# got my ashley stove in and ripping



## cb550chopper (Dec 3, 2012)

hooked it up today this thing really throws heat i think just as much as the papa bear did and so easy to use. very happy so far


----------



## Snotrocket (Dec 4, 2012)

That is the exact stove my parents used for about 10 years when I was growing up. It was "state of the art" back then. 

It would drive us right out of the house.


----------



## cb550chopper (Dec 4, 2012)

im loving it tons of heat id hate to say more than the papa bear and it uses half the wood.


----------



## Oldhippie (Dec 4, 2012)

Excellent!!


----------



## Boog (Dec 4, 2012)

I installed one of those in the swing out extension of a mobil home back in 1980. Wonderful old stove. Here's me when I was 25 (57 now). Classic "Boog" photo!


----------



## Oldhippie (Dec 5, 2012)

That is one awesome stove and you are one cool lookin' dude! 

Rock on bro!


----------



## Boog (Dec 5, 2012)

Oldhippie says
"I spent most of my money on birds, booze and fast motorcycles, the rest I just squandered."


Ain't that the truth!   Just an "Oldhippie" myself bro!


----------



## Oldhippie (Dec 5, 2012)

### WORK TO COMPLETE
**1.** According to the Ashley stove thread, how much wood does the new stove use compared with the papa bear?
**2.** Write out the Ashley stove thread from "## cb550chopper (Dec 3, 2012)" up to and including "Snotrocket (Dec 4, 2012)".
**3.** Pick up the Ashley stove thread where it stops and keep it going.

### DATA EXTRACT
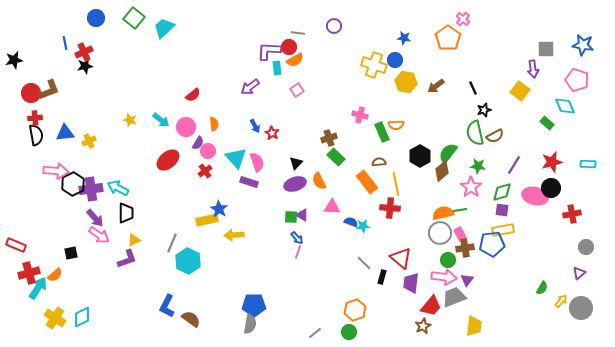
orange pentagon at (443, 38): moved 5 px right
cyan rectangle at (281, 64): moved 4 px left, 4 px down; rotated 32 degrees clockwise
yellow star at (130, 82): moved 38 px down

### ANSWERS TO THE PROBLEMS
**1.** Half the wood.

**2.**
## cb550chopper (Dec 3, 2012)

hooked it up today this thing really throws heat i think just as much as the papa bear did and so easy to use. very happy so far


----------



## Snotrocket (Dec 4, 2012)

**3.**
Boog Powell said:


> Oldhippie says
> "I spent most of my money on birds, booze and fast motorcycles, the rest I just squandered."
> 
> 
> Ain't that the truth! Just an "Oldhippie" myself bro!


 
I can tell! I'm still 23 on the inside!


----------



## corey21 (Dec 5, 2012)

Glad to hear it worked out this time.


----------



## Boog (Dec 5, 2012)

Oldhippie said:


> I can tell! I'm still 23 on the inside!


 
I can't believe what you're sitting on man, check my "fast motorcycle" out when I was 20, recognize it (an extended front forks 500)





Sorry for hijacking your thread cb550chopper, join in with a photo of you!


----------



## Oldhippie (Dec 5, 2012)

Boog Powell said:


> I can't believe what you're sitting on man, check my "fast motorcycle" out when I was 20, recognize it (an extended front forks 500)
> 
> View attachment 83885
> 
> ...


 
Awesome! What year is that one? I'm glad you appreciate the finer things in life.

...and WOW look at that wood pile!! You da' man Boog! I guess Zach has some good mentors to help him with is wood burnin' and scooter ridin'!


----------



## Boog (Dec 5, 2012)

Its a 1969, with I think it was 8" extended front tubes.  I'm 6'3", it gave it a nice high feel down the road, but definitly gave up some on handling above "legal" speeds.

I forgot about the split wood in the background of that old photo at my parents home on Grand Island, NY.  Proof I've been working wood and swinging that old Sotz monster maul since I was in my teens!


----------



## Oldhippie (Dec 6, 2012)

Awesome! I can't imagine what it handled like with the front fork extended... that bike had more motor than tires and suspension.. and we're both lucky we're not dead from riding them.

Stay warm. 25' here tonight with some wild wind.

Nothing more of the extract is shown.